→ TASK BRIEF
Pick up the news report on the NATO helicopter crash in Kabul after its final sentence and carry it forward.

→ PASSAGE PROVIDED
________________________________________

The incidents came just two weeks after the resurgent militant group overran the key northern city of Kunduz, their biggest military victory in 14 years of war.
The helicopter crashed yesterday while landing at the NATO headquarters in Kabul, the military coalition said, ruling out any insurgent activity behind the incident.
"The (crash) resulted in the death of five Resolute Support (NATO) personnel and the injury of five others," it said in a statement, without revealing their nationalities.
The latest deaths bring to 456 the total number of British forces, personnel and defence ministry civilians killed serving in Afghanistan since it joined the US-led invasion of the country in 2001.
The crash came just hours after a Taliban suicide car bomber struck a British forces convoy in central Kabul, wounding at least three civilians including a child, Afghan officials said. No British casualties were reported.
The British defence ministry confirmed their convoy came under attack and said the explosion was caused by an improvised explosive device.
The Taliban said yesterday's attack was carried out to avenge the recent "barbaric bombardment in Kunduz that martyred our civilians and doctors".

________________________________________

→ RECORDS SUPPLIED
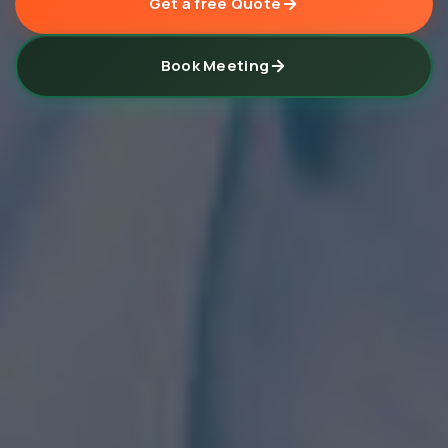
Get a free Quote
Book Meeting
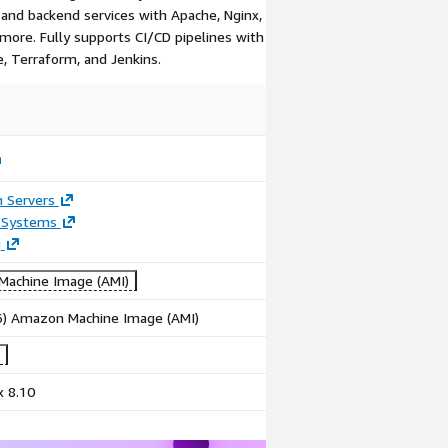
and backend services with Apache, Nginx,
 more. Fully supports CI/CD pipelines with
, Terraform, and Jenkins.
n Servers
 Systems
g
achine Image (AMI)
86) Amazon Machine Image (AMI)
x 8.10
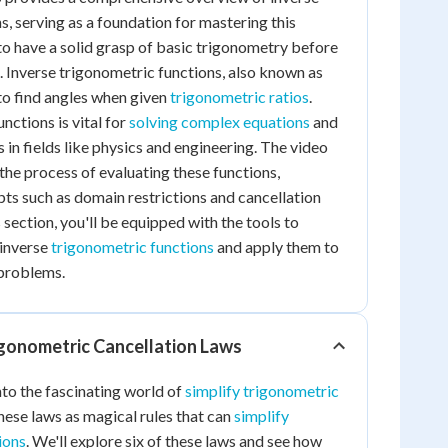
s, serving as a foundation for mastering this
 to have a solid grasp of basic trigonometry before
t. Inverse trigonometric functions, also known as
 to find angles when given
trigonometric ratios
.
nctions is vital for
solving complex equations
and
 in fields like physics and engineering. The video
the process of evaluating these functions,
ts such as domain restrictions and cancellation
s section, you'll be equipped with the tools to
 inverse
trigonometric functions
and apply them to
problems.
gonometric Cancellation Laws
nto the fascinating world of
simplify trigonometric
these laws as magical rules that can
simplify
ions
. We'll explore six of these laws and see how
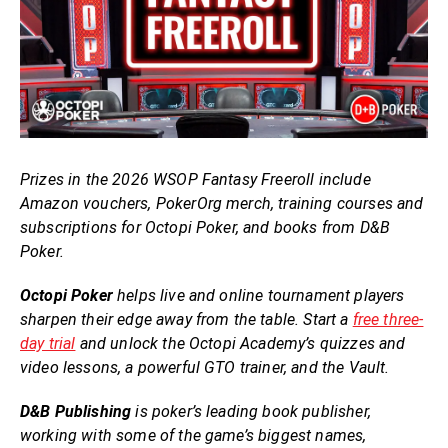
Prizes in the 2026 WSOP Fantasy Freeroll include
Amazon vouchers, PokerOrg merch, training courses and
subscriptions for Octopi Poker, and books from D&B
Poker.
Octopi Poker
helps live and online tournament players
sharpen their edge away from the table. Start a
free three-
day trial
and unlock the Octopi Academy’s quizzes and
video lessons, a powerful GTO trainer, and the Vault.
D&B Publishing
is poker’s leading book publisher,
working with some of the game’s biggest names,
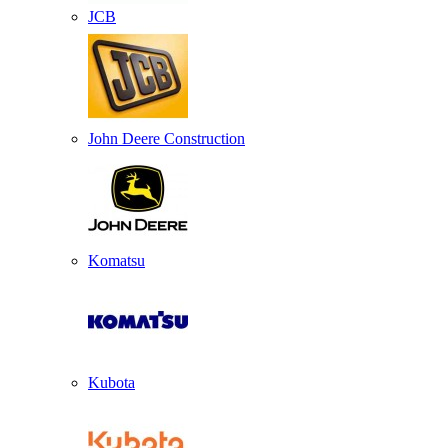
JCB
John Deere Construction
Komatsu
Kubota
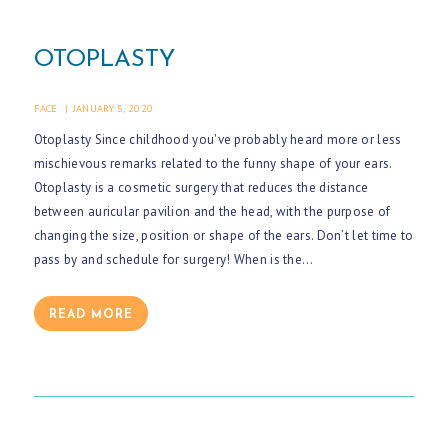
OTOPLASTY
FACE
JANUARY 5, 2020
Otoplasty Since childhood you've probably heard more or less
mischievous remarks related to the funny shape of your ears.
Otoplasty is a cosmetic surgery that reduces the distance
between auricular pavilion and the head, with the purpose of
changing the size, position or shape of the ears. Don’t let time to
pass by and schedule for surgery! When is the…
READ MORE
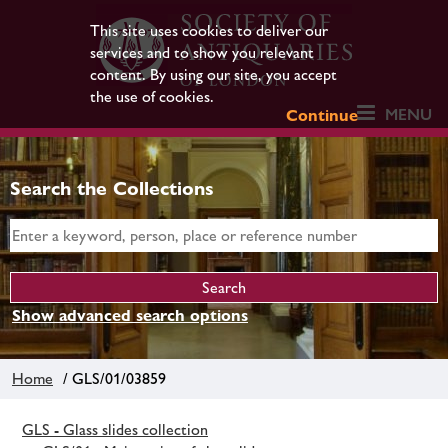
This site uses cookies to deliver our
services and to show you relevant
content. By using our site, you accept
the use of cookies.
MENU
Continue
Search the Collections
Show advanced search options
Home
/ GLS/01/03859
GLS - Glass slides collection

________________________________________

→ RESULT OF THIS EXERCISE
On October 3 a US air strike pummelled a hospital in Kunduz run by Doctors Without Borders (MSF), killing at least 12 staff and 10 patients.
The medical charity shut down the trauma centre in response, branding the incident a "war crime" and demanding an international investigation into the incident, which sparked an avalanche of global condemnation.
But MSF yesterday said it had officially not received any compensation offer, adding that it would not accept funds for repairs in line with its policy of rejecting support from governments.
President Barack Obama has apologised over the strike, with three different investigations -- led by NATO, US forces and Afghan officials -- currently under way.